Stadtparlament stimmte für Abgabe. Einführung noch 2014 geplant. Hoteliers kündigten Klagen an

Von Katharina Wiechers

Stand:

Touristen, die in Potsdam übernachten wollen, müssen künftig eine Bettensteuer bezahlen. Das beschlossen die Stadtverordneten am gestrigen Montag mit eindeutiger Mehrheit. Voraussichtlich noch in diesem Jahr soll die Abgabe eingeführt werden – dann müssen private Potsdam-Gäste fünf Prozent auf den Nettoübernachtungspreis noch einmal draufschlagen (siehe Kasten). Die Stadt rechnet dadurch mit zusätzlichen Einnahmen von rund 870 000 Euro.

Das Geld soll in die Sanierung und den Neubau von Potsdamer Schulen fließen – wegen des enormen Bevölkerungszuwachses benötigt die Stadt in den kommenden Jahren insgesamt 160 Millionen Euro für den Schulausbau.
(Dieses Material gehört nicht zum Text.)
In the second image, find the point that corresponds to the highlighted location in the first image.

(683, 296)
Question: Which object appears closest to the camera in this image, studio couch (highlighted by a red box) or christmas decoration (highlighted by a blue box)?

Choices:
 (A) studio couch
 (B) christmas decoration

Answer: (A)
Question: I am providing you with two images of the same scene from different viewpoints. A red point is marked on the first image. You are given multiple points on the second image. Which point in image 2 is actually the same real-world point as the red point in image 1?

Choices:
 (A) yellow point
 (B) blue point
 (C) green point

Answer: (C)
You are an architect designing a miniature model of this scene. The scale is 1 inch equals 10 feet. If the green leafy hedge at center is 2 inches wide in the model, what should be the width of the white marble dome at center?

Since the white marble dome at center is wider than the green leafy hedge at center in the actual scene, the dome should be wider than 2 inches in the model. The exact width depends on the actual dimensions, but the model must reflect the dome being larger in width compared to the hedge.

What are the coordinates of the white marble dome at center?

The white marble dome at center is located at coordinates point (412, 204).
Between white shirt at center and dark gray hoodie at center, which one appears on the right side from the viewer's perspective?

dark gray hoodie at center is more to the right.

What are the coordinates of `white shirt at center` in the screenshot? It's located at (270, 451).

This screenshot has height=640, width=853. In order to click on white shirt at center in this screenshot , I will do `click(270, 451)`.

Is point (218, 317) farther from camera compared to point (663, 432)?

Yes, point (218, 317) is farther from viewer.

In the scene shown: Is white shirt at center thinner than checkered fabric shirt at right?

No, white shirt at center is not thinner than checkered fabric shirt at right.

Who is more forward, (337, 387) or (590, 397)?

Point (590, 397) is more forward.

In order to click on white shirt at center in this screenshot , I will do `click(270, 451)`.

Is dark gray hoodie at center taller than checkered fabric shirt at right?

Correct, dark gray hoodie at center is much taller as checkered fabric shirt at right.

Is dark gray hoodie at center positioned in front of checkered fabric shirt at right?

Die Übernachtungssteuer, wie die Taxe offiziell heißt, sei ein wichtiger Baustein für die Finanzierung dieses Pakets, sagte Potsdams Kämmerer Burkhard Exner (SPD) vor der Abstimmung im Stadtparlament.

Kritik an der Steuer kam vor allem von der FDP. In der Begründung heiße es, die Steuer werde eingeführt, um die Touristen an der von ihnen womöglich genutzten Infrastruktur zu beteiligen, sagte der Stadtverordnete Rolf Berndt. Da es aber auch Gäste gebe, die die Potsdamer Infrastruktur gar nicht nutzen wollten, handele es sich hierbei um eine Zwangsbeglückung. Außerdem wirke sich die Bettensteuer negativ auf den Wirtschaftsstandort Potsdam aus, fügte Ute Bankwitz vom Bürgerbündnis hinzu. Die Bettensteuer zeuge von einer „mangelnden Wertschätzung des unternehmerischen Engagements“.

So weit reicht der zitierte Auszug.